PRODUCER, DIRECTOR, CINEMATOGRAPHER


Wayne Ewing has produced and directed over forty documentaries for American television networks, as well as six recent independent feature documentaries. His first twenty-five films, beginning with the critically acclaimed If Elected… (1972) were broadcast as a part of the series Bill Moyers Journal on PBS. The Emmy nominated Blood's of 'Nam (1985) followed on PBS as a part of the Frontline series. Also for Frontline, Ewing produced and directed A Journey To Russia (1982) during the last days of the Brezhnev era.

For NBC News Ewing made one hour documentaries, directing Women In Prison (1987) with Maria Shriver as correspondent and then producing and directing Gangs, Cops, & Drugs (1989) and The New Hollywood (1990) with Tom Brokaw as correspondent. Gangs, Cops, & Drugs is one of the highest rated documentaries (a 25/18 rating) ever broadcast on American television. His commercial television journalism also includes segments for Ted Koppel at ABC and Charles Kuralt at CBS.

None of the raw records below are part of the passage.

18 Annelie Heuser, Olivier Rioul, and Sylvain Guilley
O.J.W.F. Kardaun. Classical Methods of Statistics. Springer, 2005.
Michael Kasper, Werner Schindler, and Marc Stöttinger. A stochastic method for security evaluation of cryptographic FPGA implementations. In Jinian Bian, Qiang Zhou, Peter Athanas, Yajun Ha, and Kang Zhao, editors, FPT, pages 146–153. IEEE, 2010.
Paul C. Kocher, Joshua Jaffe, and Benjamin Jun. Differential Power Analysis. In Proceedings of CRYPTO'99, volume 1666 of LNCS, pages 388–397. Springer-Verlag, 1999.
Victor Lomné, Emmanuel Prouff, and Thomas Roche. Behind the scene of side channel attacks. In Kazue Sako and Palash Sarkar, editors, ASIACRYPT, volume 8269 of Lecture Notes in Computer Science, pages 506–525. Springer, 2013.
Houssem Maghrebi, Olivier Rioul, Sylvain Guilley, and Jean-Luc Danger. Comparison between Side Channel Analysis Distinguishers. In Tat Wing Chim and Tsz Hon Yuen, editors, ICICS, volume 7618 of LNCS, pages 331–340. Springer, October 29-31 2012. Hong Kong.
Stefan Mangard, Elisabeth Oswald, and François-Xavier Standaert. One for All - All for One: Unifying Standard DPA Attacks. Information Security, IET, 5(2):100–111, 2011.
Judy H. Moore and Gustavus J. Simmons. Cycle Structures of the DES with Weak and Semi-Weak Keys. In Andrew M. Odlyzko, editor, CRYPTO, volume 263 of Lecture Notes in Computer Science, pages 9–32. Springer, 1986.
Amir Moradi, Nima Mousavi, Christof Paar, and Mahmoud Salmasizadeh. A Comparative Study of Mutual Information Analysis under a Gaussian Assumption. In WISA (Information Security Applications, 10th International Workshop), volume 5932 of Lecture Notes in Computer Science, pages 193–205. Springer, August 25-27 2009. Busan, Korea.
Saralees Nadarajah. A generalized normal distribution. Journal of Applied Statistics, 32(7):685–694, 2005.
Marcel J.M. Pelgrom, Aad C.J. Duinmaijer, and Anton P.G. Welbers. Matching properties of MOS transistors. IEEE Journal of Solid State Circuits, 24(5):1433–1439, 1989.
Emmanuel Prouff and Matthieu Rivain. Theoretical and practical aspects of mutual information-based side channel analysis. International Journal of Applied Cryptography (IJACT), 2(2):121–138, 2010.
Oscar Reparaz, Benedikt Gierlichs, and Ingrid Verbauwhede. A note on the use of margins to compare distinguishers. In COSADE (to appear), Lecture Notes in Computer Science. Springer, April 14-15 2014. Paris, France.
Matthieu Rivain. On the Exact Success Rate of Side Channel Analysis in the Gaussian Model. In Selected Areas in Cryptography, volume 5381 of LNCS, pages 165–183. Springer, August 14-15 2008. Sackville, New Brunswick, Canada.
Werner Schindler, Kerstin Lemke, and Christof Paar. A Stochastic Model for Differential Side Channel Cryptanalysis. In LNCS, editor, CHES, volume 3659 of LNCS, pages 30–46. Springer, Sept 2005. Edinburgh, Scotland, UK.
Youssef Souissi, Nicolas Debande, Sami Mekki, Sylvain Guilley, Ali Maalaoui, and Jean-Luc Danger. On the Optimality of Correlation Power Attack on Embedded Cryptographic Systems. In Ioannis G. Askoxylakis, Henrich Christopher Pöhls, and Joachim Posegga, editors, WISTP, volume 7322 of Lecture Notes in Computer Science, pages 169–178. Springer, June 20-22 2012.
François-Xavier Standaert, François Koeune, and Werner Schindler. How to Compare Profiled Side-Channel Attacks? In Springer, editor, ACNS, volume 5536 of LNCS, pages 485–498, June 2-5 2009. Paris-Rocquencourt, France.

In 1992, the feature film director Barry Levinson asked Ewing to design the photographic style of the dramatic series Homicide: Life On The Streets. Ewing's handheld camerawork as Director of Photography brought a style of reality to drama that television critics have credited with changing the look of American dramatic television in the 1990's. Ewing also directed the final show of the first season of Homicide.

Ewing returned to documentaries with his critically acclaimed independent documentary feature Breakfast With Hunter about the late gonzo journalist Dr. Hunter S. Thompson. Two other films about Thompson followed: When I Die focuses on the making of the Gonzo Monument and the blast off of Dr. Thompson's ashes into the sky in 2005; Free Lisl: Fear & Loathing in Denver explores the most significant achievement of Hunter S. Thompson's last years-the freeing of Lisl Auman who was sentenced to life without parole at the age of 21 for the murder of a Denver police officer by someone she had just met while she was handcuffed in the back of a police car.

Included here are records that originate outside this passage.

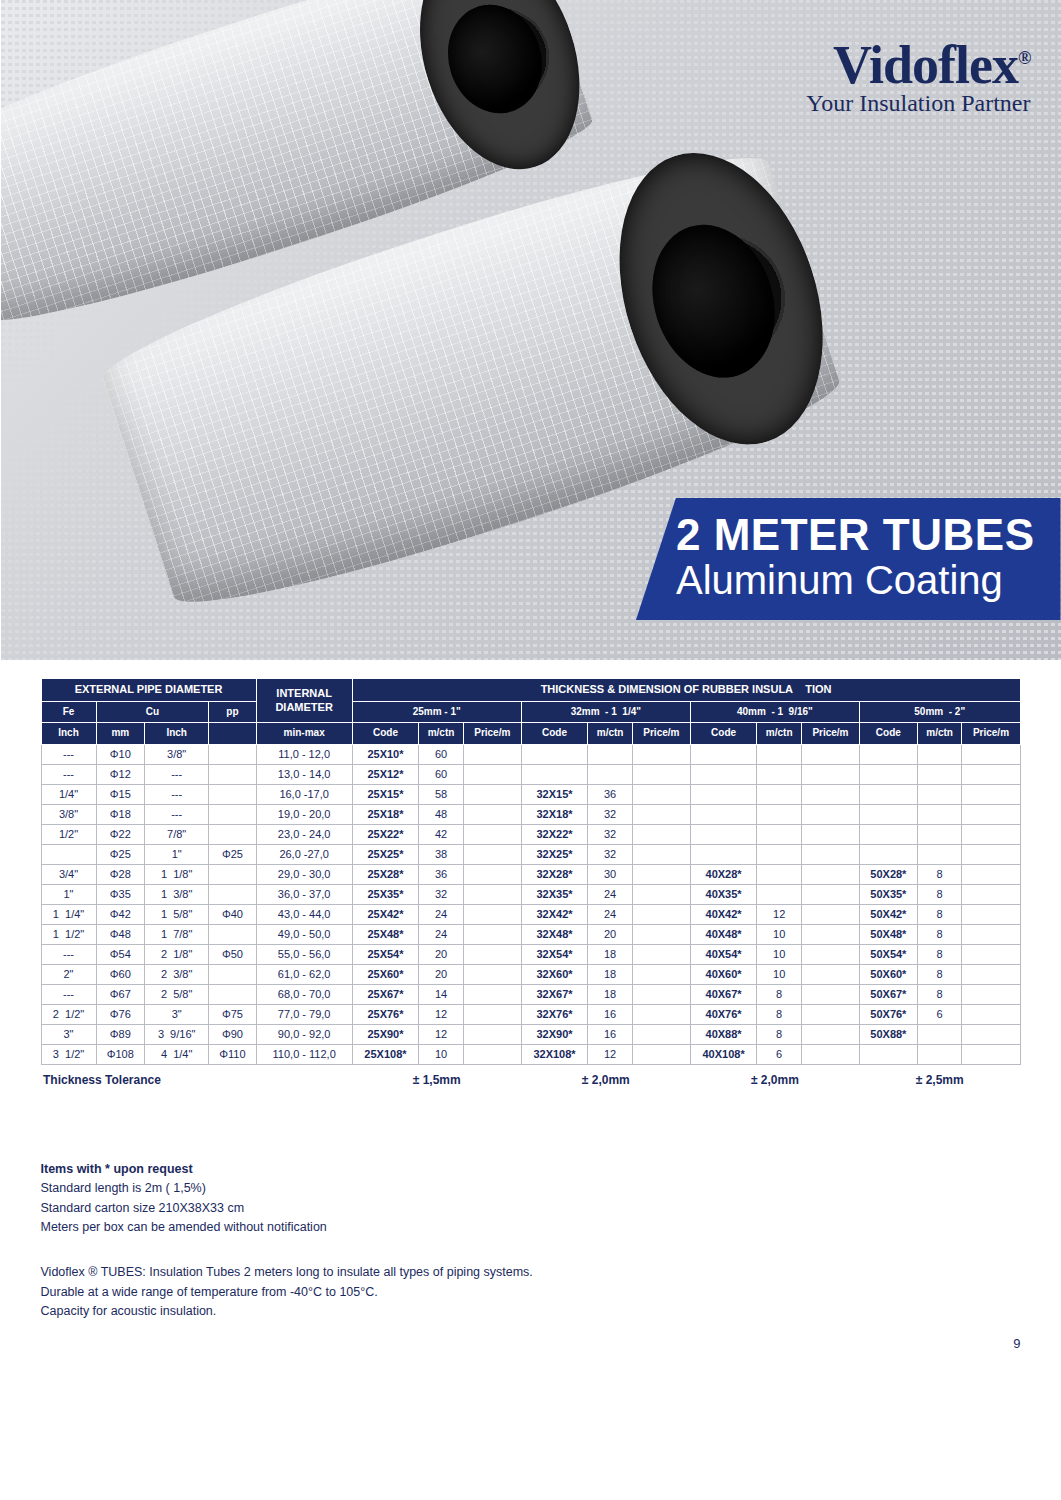Vidoflex®
Your Insulation Partner
2 METER TUBES
Aluminum Coating
| EXTERNAL PIPE DIAMETER | INTERNAL DIAMETER | THICKNESS & DIMENSION OF RUBBER INSULA TION |
| --- | --- | --- |
| Fe | Cu | pp | 25mm - 1" | 32mm - 1 1/4" | 40mm - 1 9/16" | 50mm - 2" |
| Inch | mm | Inch | | min-max | Code | m/ctn | Price/m | Code | m/ctn | Price/m | Code | m/ctn | Price/m | Code | m/ctn | Price/m |
| --- | Φ10 | 3/8" | | 11,0 - 12,0 | 25X10* | 60 | | | | | | | | | | |
| --- | Φ12 | --- | | 13,0 - 14,0 | 25X12* | 60 | | | | | | | | | | |
| 1/4" | Φ15 | --- | | 16,0 -17,0 | 25X15* | 58 | | 32X15* | 36 | | | | | | | |
| 3/8" | Φ18 | --- | | 19,0 - 20,0 | 25X18* | 48 | | 32X18* | 32 | | | | | | | |
| 1/2" | Φ22 | 7/8" | | 23,0 - 24,0 | 25X22* | 42 | | 32X22* | 32 | | | | | | | |
| | Φ25 | 1" | Φ25 | 26,0 -27,0 | 25X25* | 38 | | 32X25* | 32 | | | | | | | |
| 3/4" | Φ28 | 1 1/8" | | 29,0 - 30,0 | 25X28* | 36 | | 32X28* | 30 | | 40X28* | | | 50X28* | 8 | |
| 1" | Φ35 | 1 3/8" | | 36,0 - 37,0 | 25X35* | 32 | | 32X35* | 24 | | 40X35* | | | 50X35* | 8 | |
| 1 1/4" | Φ42 | 1 5/8" | Φ40 | 43,0 - 44,0 | 25X42* | 24 | | 32X42* | 24 | | 40X42* | 12 | | 50X42* | 8 | |
| 1 1/2" | Φ48 | 1 7/8" | | 49,0 - 50,0 | 25X48* | 24 | | 32X48* | 20 | | 40X48* | 10 | | 50X48* | 8 | |
| --- | Φ54 | 2 1/8" | Φ50 | 55,0 - 56,0 | 25X54* | 20 | | 32X54* | 18 | | 40X54* | 10 | | 50X54* | 8 | |
| 2" | Φ60 | 2 3/8" | | 61,0 - 62,0 | 25X60* | 20 | | 32X60* | 18 | | 40X60* | 10 | | 50X60* | 8 | |
| --- | Φ67 | 2 5/8" | | 68,0 - 70,0 | 25X67* | 14 | | 32X67* | 18 | | 40X67* | 8 | | 50X67* | 8 | |
| 2 1/2" | Φ76 | 3" | Φ75 | 77,0 - 79,0 | 25X76* | 12 | | 32X76* | 16 | | 40X76* | 8 | | 50X76* | 6 | |
| 3" | Φ89 | 3 9/16" | Φ90 | 90,0 - 92,0 | 25X90* | 12 | | 32X90* | 16 | | 40X88* | 8 | | 50X88* | | |
| 3 1/2" | Φ108 | 4 1/4" | Φ110 | 110,0 - 112,0 | 25X108* | 10 | | 32X108* | 12 | | 40X108* | 6 | | | | |
| Thickness Tolerance | | ± 1,5mm | ± 2,0mm | ± 2,0mm | ± 2,5mm |
Items with * upon request
Standard length is 2m ( 1,5%)
Standard carton size 210X38X33 cm
Meters per box can be amended without notification
Vidoflex ® TUBES: Insulation Tubes 2 meters long to insulate all types of piping systems.
Durable at a wide range of temperature from -40°C to 105°C.
Capacity for acoustic insulation.
9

Ewing's other recent documentaries focused on politics - Benched which is about the 2004 Illinois Supreme Court Race and a companion film about the 2004 West Virginia Supreme Court election called The Last Campaign, a sequel to his first film, If Elected.... (1973). The Last Campaign was nominated by the International Documentary Association for their IDA Award as BEST DOCUMENTARY FEATURE of 2005 and selected by the Academy of Motion Picture Arts and Sciences to be included in their Academy/UCLA Series of the best documentaries of 2005.

The Outsiders of New Orleans: Loujon Press premiered at the Denver Film Festival this November, 2007. The film is about Louise "Gypsy Lou" Webb, now well into her nineties, and her husband, Jon Webb, who published the avant-garde literary magazine The Outsider from a small apartment in the French Quarter in the early 1960's.

Wayne Ewing graduated from Yale College (BA, History, 1970) and The University of Texas Graduate School of Communications (MA, 1971). He has lived in the Aspen, Colorado area for over twenty-five years.